Our method uses a proven technique: iterative refinement.
We extend prior work by applying extra precision not only in
calculating the residual b-A yi of an intermediate solution
yi but also in carrying that intermediate solution
yi. Analysis shows that extra precision in the
intermediate solutions lowers the limiting backward error
(measuring perturbations in the initial problem) to levels that
produce a forward error (measuring
perturbations in the solution) not much larger than the
precision used to store the result. We also demonstrate that
condition estimation is not necessary for determining success,
reducing the computation in refinement substantially.

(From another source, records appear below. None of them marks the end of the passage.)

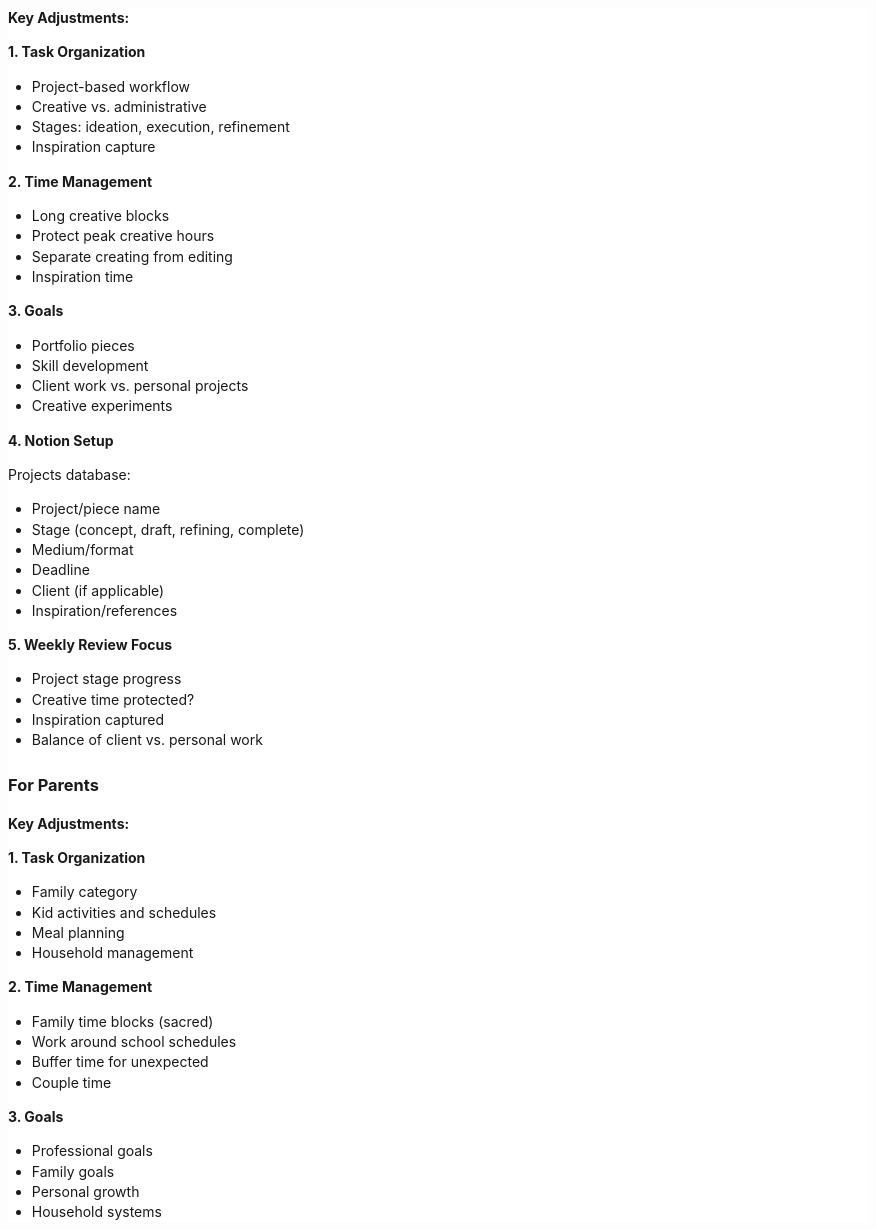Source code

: **Key Adjustments:**

**1. Task Organization**
- Project-based workflow
- Creative vs. administrative
- Stages: ideation, execution, refinement
- Inspiration capture

**2. Time Management**
- Long creative blocks
- Protect peak creative hours
- Separate creating from editing
- Inspiration time

**3. Goals**
- Portfolio pieces
- Skill development
- Client work vs. personal projects
- Creative experiments

**4. Notion Setup**

Projects database:
- Project/piece name
- Stage (concept, draft, refining, complete)
- Medium/format
- Deadline
- Client (if applicable)
- Inspiration/references

**5. Weekly Review Focus**
- Project stage progress
- Creative time protected?
- Inspiration captured
- Balance of client vs. personal work

### For Parents

**Key Adjustments:**

**1. Task Organization**
- Family category
- Kid activities and schedules
- Meal planning
- Household management

**2. Time Management**
- Family time blocks (sacred)
- Work around school schedules
- Buffer time for unexpected
- Couple time

**3. Goals**
- Professional goals
- Family goals
- Personal growth
- Household systems
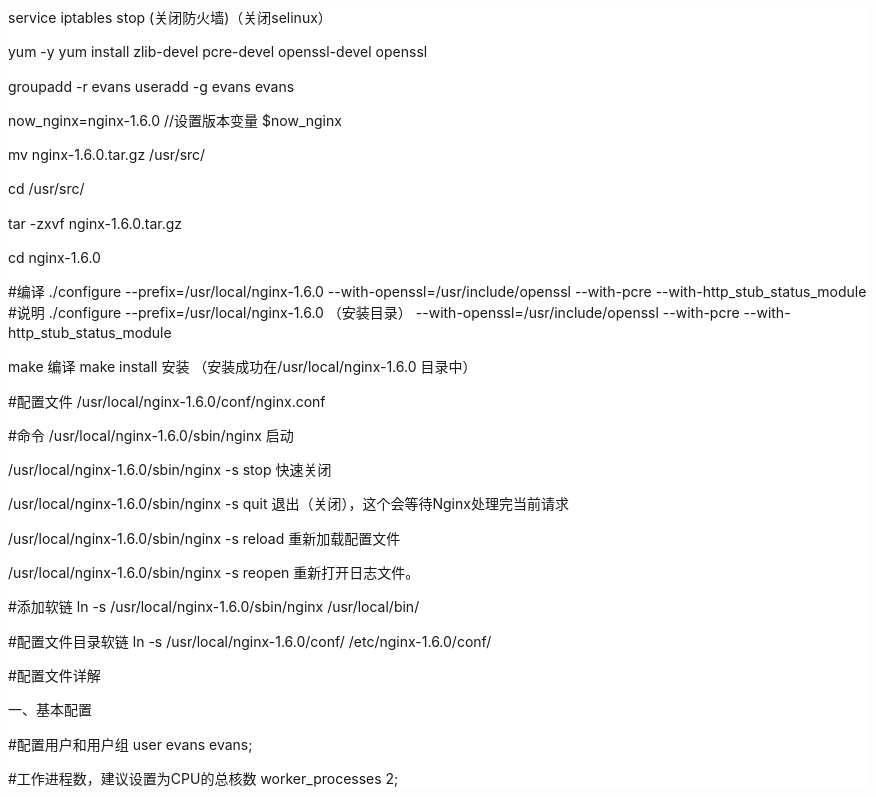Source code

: service iptables stop (关闭防火墙)（关闭selinux）

yum -y
yum install zlib-devel pcre-devel openssl-devel openssl

groupadd -r evans
useradd -g evans evans

now_nginx=nginx-1.6.0 //设置版本变量
$now_nginx

mv nginx-1.6.0.tar.gz /usr/src/

cd /usr/src/

tar -zxvf nginx-1.6.0.tar.gz

cd nginx-1.6.0

#编译
./configure --prefix=/usr/local/nginx-1.6.0 --with-openssl=/usr/include/openssl --with-pcre --with-http_stub_status_module
#说明
./configure
--prefix=/usr/local/nginx-1.6.0  （安装目录）
--with-openssl=/usr/include/openssl
--with-pcre
--with-http_stub_status_module

make  编译
make install 安装  （安装成功在/usr/local/nginx-1.6.0 目录中）

#配置文件
/usr/local/nginx-1.6.0/conf/nginx.conf

#命令
/usr/local/nginx-1.6.0/sbin/nginx   启动

/usr/local/nginx-1.6.0/sbin/nginx -s stop  快速关闭

/usr/local/nginx-1.6.0/sbin/nginx -s quit  退出（关闭），这个会等待Nginx处理完当前请求

/usr/local/nginx-1.6.0/sbin/nginx -s reload  重新加载配置文件

/usr/local/nginx-1.6.0/sbin/nginx -s reopen 	重新打开日志文件。

#添加软链
ln -s /usr/local/nginx-1.6.0/sbin/nginx /usr/local/bin/

#配置文件目录软链
ln -s /usr/local/nginx-1.6.0/conf/ /etc/nginx-1.6.0/conf/

#配置文件详解

一、基本配置

#配置用户和用户组
user evans evans;

#工作进程数，建议设置为CPU的总核数
worker_processes  2;
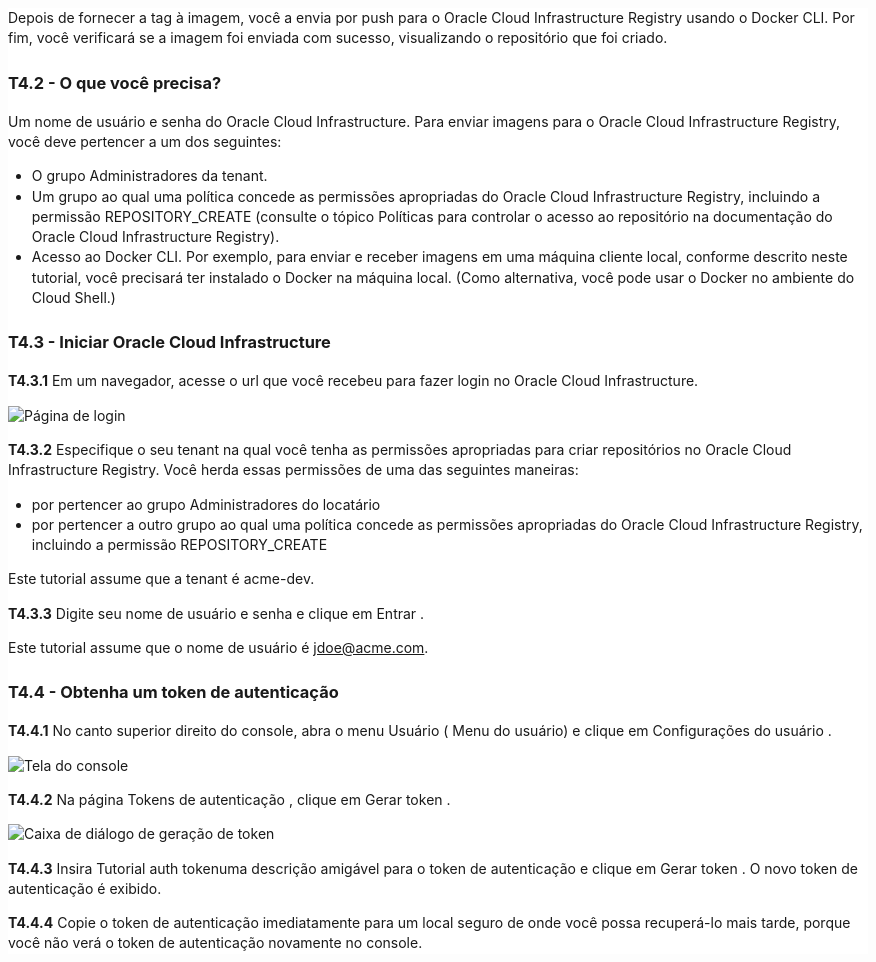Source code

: Depois de fornecer a tag à imagem, você a envia por push para o Oracle Cloud Infrastructure Registry usando o Docker CLI. Por fim, você verificará se a imagem foi enviada com sucesso, visualizando o repositório que foi criado.

### T4.2 - O que você precisa?

Um nome de usuário e senha do Oracle Cloud Infrastructure.
Para enviar imagens para o Oracle Cloud Infrastructure Registry, você deve pertencer a um dos seguintes:
- O grupo Administradores da tenant.
- Um grupo ao qual uma política concede as permissões apropriadas do Oracle Cloud Infrastructure Registry, incluindo a permissão REPOSITORY_CREATE (consulte o tópico Políticas para controlar o acesso ao repositório na documentação do Oracle Cloud Infrastructure Registry).
- Acesso ao Docker CLI. Por exemplo, para enviar e receber imagens em uma máquina cliente local, conforme descrito neste tutorial, você precisará ter instalado o Docker na máquina local. (Como alternativa, você pode usar o Docker no ambiente do Cloud Shell.)

### T4.3 - Iniciar Oracle Cloud Infrastructure

**T4.3.1** Em um navegador, acesse o url que você recebeu para fazer login no Oracle Cloud Infrastructure.

![Página de login](https://www.oracle.com/webfolder/technetwork/tutorials/obe/oci/registry/img/oci-login-page.png)

**T4.3.2** Especifique o seu tenant na qual você tenha as permissões apropriadas para criar repositórios no Oracle Cloud Infrastructure Registry. Você herda essas permissões de uma das seguintes maneiras:

- por pertencer ao grupo Administradores do locatário
- por pertencer a outro grupo ao qual uma política concede as permissões apropriadas do Oracle Cloud Infrastructure Registry, incluindo a permissão REPOSITORY_CREATE

Este tutorial assume que a tenant é acme-dev.

**T4.3.3** Digite seu nome de usuário e senha e clique em Entrar . 

Este tutorial assume que o nome de usuário é jdoe@acme.com.

### T4.4 - Obtenha um token de autenticação

**T4.4.1** No canto superior direito do console, abra o menu Usuário ( Menu do usuário) e clique em Configurações do usuário .

![Tela do console](https://www.oracle.com/webfolder/technetwork/tutorials/obe/oci/registry/img/oci-console-settings.png)

**T4.4.2** Na página Tokens de autenticação , clique em Gerar token .

![Caixa de diálogo de geração de token](https://www.oracle.com/webfolder/technetwork/tutorials/obe/oci/registry/img/oci-auth-tokens.png)

**T4.4.3** Insira Tutorial auth tokenuma descrição amigável para o token de autenticação e clique em Gerar token . O novo token de autenticação é exibido.

**T4.4.4** Copie o token de autenticação imediatamente para um local seguro de onde você possa recuperá-lo mais tarde, porque você não verá o token de autenticação novamente no console.
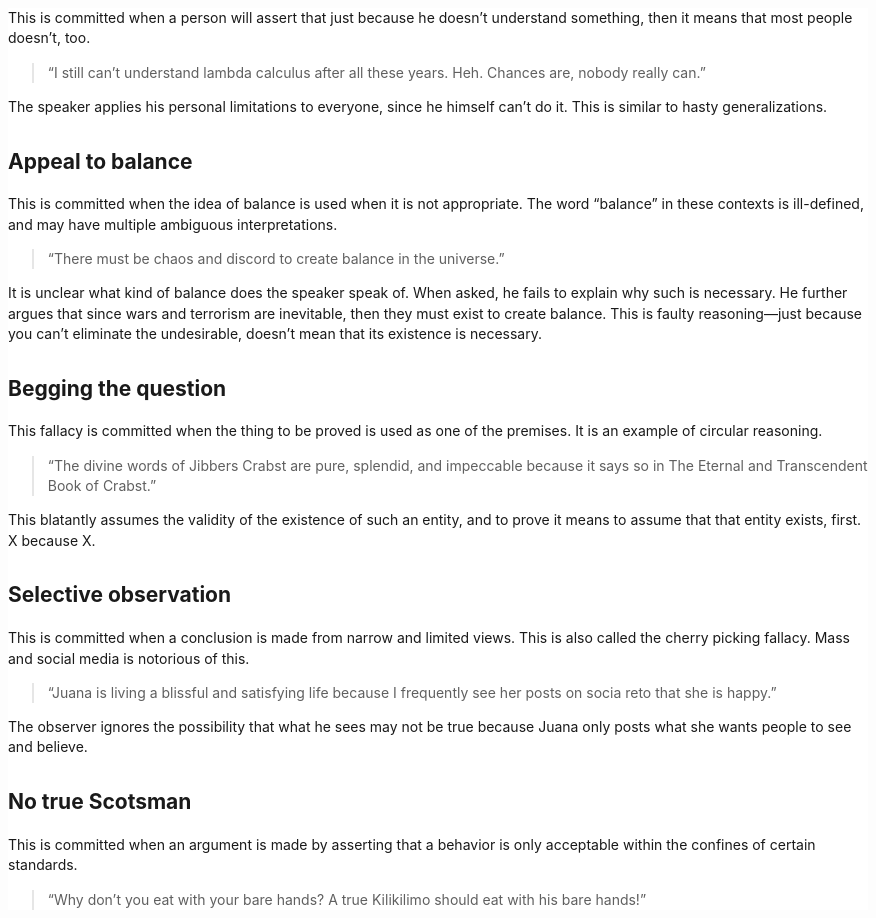 This is committed when a person will assert that just because he doesn’t understand something, then
it means that most people doesn’t, too.

> “I still can’t understand lambda calculus after all these years. Heh. Chances are, nobody really
> can.”

The speaker applies his personal limitations to everyone, since he himself can’t do it. This is
similar to hasty generalizations.


<a name="balance"></a> Appeal to balance
----------------------------------------

This is committed when the idea of balance is used when it is not appropriate. The word “balance” in
these contexts is ill-defined, and may have multiple ambiguous interpretations.

> “There must be chaos and discord to create balance in the universe.”

It is unclear what kind of balance does the speaker speak of. When asked, he fails to explain why
such is necessary. He further argues that since wars and terrorism are inevitable, then they must
exist to create balance. This is faulty reasoning—just because you can’t eliminate the undesirable,
doesn’t mean that its existence is necessary.


<a name="begging"></a> Begging the question
-------------------------------------------

This fallacy is committed when the thing to be proved is used as one of the premises. It is an
example of circular reasoning.

> “The divine words of Jibbers Crabst are pure, splendid, and impeccable because it says so in The
> Eternal and Transcendent Book of Crabst.”

This blatantly assumes the validity of the existence of such an entity, and to prove it means to
assume that that entity exists, first. X because X.


<a name="selective"></a> Selective observation
----------------------------------------------

This is committed when a conclusion is made from narrow and limited views. This is also called the
cherry picking fallacy. Mass and social media is notorious of this.

> “Juana is living a blissful and satisfying life because I frequently see her posts on socia reto
> that she is happy.”

The observer ignores the possibility that what he sees may not be true because Juana only posts what
she wants people to see and believe.


<a name="scotsman"></a> No true Scotsman
----------------------------------------

This is committed when an argument is made by asserting that a behavior is only acceptable within
the confines of certain standards.

> “Why don’t you eat with your bare hands? A true Kilikilimo should eat with his bare hands!”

This basic, dependable solver applies to typical dense LU
factorization methods using partial pivoting as well as methods
that risk greater failure by choosing pivots for non-numerical
reasons. Sparse factorization methods may choose pivots to
promote structural sparsity or even choose pivots before
factorization to decouple the phases. We show through
experiments that solutions using these restrictive pivoting
methods still have small error so long as an estimate of
factorization quality, the growth factor, does not grow too
large. Our refinement algorithm dependably flags such
failures. Additionally, we find a better choice of heuristic
for sparse static pivoting than the defaults in Li and Demmel's
SuperLU package.
Static pivoting in a distributed-memory setting needs an
algorithm for choosing pivots that does not rely on fitting the
entire matrix into one memory space. We investigate a set of
algorithms, Bertsekas's auction algorithms, for choosing a
static pivoting via maximum weight perfect bipartite matching.
Auction algorithms have a natural mapping to distributed memory
computation through their bidding mechanism.
We provide an analysis of the auction algorithm fitting it
comfortably in linear optimization theory and characterizing
approximately maximum weight perfect bipartite matches.
These approximately maximum weight perfect matches work well as
static pivot choices and can be computed much more quickly than
the exact maximum weight matching.
Finally, we consider the performance of auction algorithm implementations on a suite of real-world sparse problems.
Sequential performance is roughly equivalent to existing
implementations like Duff and Koster's MC64, but varies widely
with different parameter and input settings. The parallel
performance is even more wildly unpredictable. Computing
approximately maximum weight matchings helps performance
somewhat, but we still conclude that the performance is too
variable for a black-box solution method.